Outcomes Following Acute Severe Colitis at Initial Presentation: A Multi-centre, Prospective, Paediatric Cohort Study

Abstract

Aim: To assess contemporary outcomes in children with acute severe ulcerative colitis [ASUC] at initial presentation.

Methods: Between April 2014 and January 2019, children aged <17 years, with new onset ASUC (Paediatric Ulcerative Colitis Activity Index [PUCAI ≥65) were prospectively followed in a Canadian inception cohort study. 16S rRNA amplicon sequencing captured microbial composition of baseline faecal samples. Primary endpoint was corticosteroid-free clinical remission with intact colon at 1 year [PUCAI <10, no steroids ≥4 weeks].

Results: Of 379 children with new onset UC/IBD-unclassified, 105 [28%] presented with ASUC (42% male; median [interquartile range; [IQR]) age 14 [11-16] years; extensive colitis in all). Compared with mild UC, gut microbiome of ASUC patients had lower α-diversity, decreased beneficial anaerobes, and increased aerobes; 54 [51%] children were steroid-refractory and given infliximab [87% intensified regimen]. Corticosteroid-free remission at 1 year was achieved by 62 [61%] ASUC cohort (by 34 [63%] steroid-refractory patients, all on biologics; by 28 [55%] steroid responders,13 [25%] on 5- aminosalicylic acid [5-ASA], 5 [10%] on thiopurines, 10 [20%] on biologics). By 1 year, 78 [74%] escalated to infliximab including 24 [47%] steroid-responders failed by 5-ASA and/or thiopurines. In multivariable analysis, clinical predictors for commencing infliximab included hypoalbuminaemia, greater PUCAI, higher age, and male sex. Over 18 months, repeat corticosteroid course[s] and repeat hospitalisation were less likely among steroid-refractory versus -responsive but -dependent patients (adjusted odds ratio [aOR] 0.71 [95% CI 0.57-0.89] and 0.54 [95% CI 0.45-0.66], respectively).

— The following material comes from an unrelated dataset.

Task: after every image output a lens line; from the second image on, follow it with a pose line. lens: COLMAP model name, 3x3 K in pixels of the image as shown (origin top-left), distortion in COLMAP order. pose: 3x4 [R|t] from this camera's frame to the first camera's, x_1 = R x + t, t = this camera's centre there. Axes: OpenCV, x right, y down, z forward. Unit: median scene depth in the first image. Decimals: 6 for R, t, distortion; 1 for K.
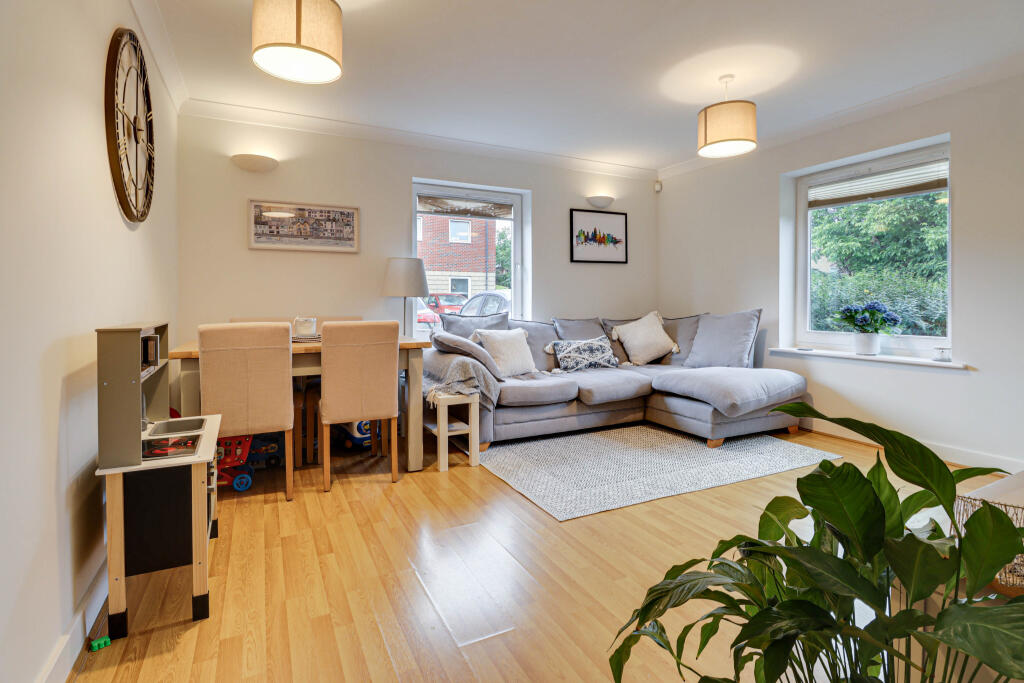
lens RADIAL K [[480.5, 0, 503.8], [0, 480.5, 308.4], [0, 0, 1]] dist [-0.001971, -0.006265]
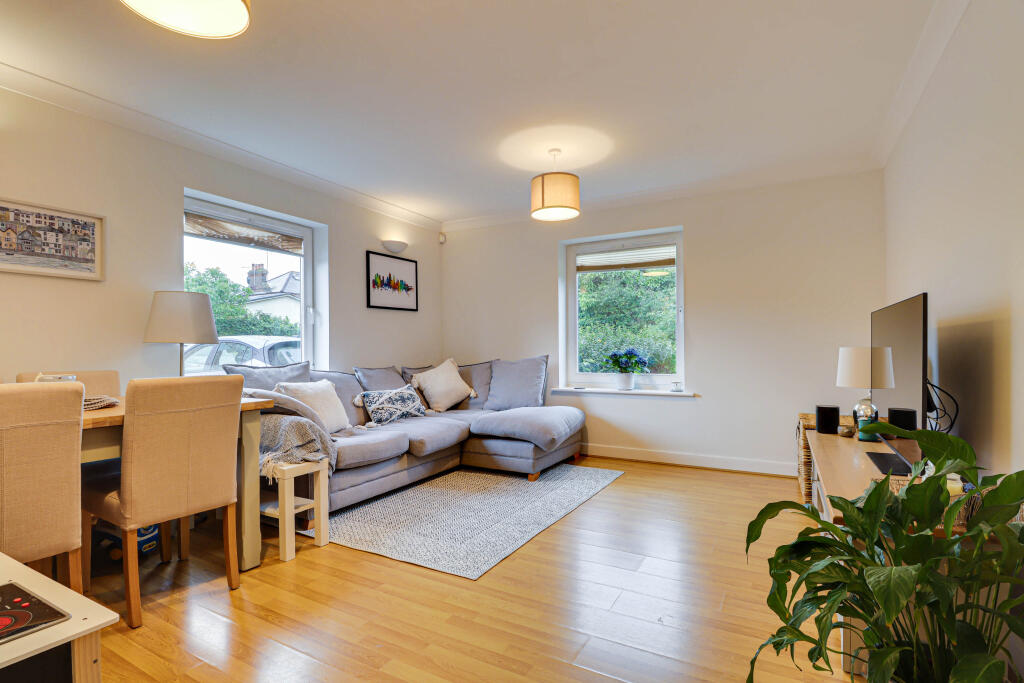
lens RADIAL K [[480.5, 0, 514.9], [0, 480.5, 348.6], [0, 0, 1]] dist [-0.001971, -0.006265]
pose [[0.837377, -0.002472, 0.546621, -0.183430], [0.011929, 0.999834, -0.013753, 0.000440], [-0.546496, 0.018037, 0.837267, 0.084829]]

Conclusion: The majority of children presenting with ASUC escalate therapy to biologics. Predictors of need for advanced therapy may guide selection of optimal maintenance therapy.

Keywords: Ulcerative colitis; paediatric acute severe colitis.

Graphical Abstract

Figure 1

Patient disposition from first presentation until 1 year.

Figure 2

Comparison of the baseline intestinal microbiome of paediatric UC patients with mild or acute severe UC at first presentation using 16S rRNA amplicon sequencing. [A] UPGMA tree constructed based on the Aitchison distances. The bars below the tree indicate UC severity at first presentation. [B] Relative abundance of taxa at the family level. [C] RDA analysis of Aitchison distances. Permutational multivariate analysis of variance [PERMANOVA: Adonis2, p < 0.05] of Aitchison distances suggests the overall gut microbiome composition varies between patients with mild and acute severe UC. [D] Boxplots of Shannon diversity index show the mean within-sample diversity differs between patients with mild and acute severe UC [ANOVA, *p <0.05]. UC, ulcerative colitis.

Figure 3

Specific OTUs are associated with ASUC at first presentation. Differentially abundant OTUs [99% clustering] present more than 10 times in at least 20% of samples were determined using ANCOM-BC. Negative log fold change values indicate OTUs enriched in ASUC patients and positive log fold change values indicate OTUs enriched in mild UC. OTU, operational taxonomic units; ASUC, acute, severe ulcerative colitis.

Figure 4

Time to infliximab initiation among children and adolescents with ASUC at first presentation. [A] All patients. [B] Patients stratified by lowest serum albumin measured during first 5 days of hospitalisation. ASUC, acute, severe ulcerative colitis.

Figure 5

Nomogram to predict 2-week and 3-month probability of remaining biologic-naïve.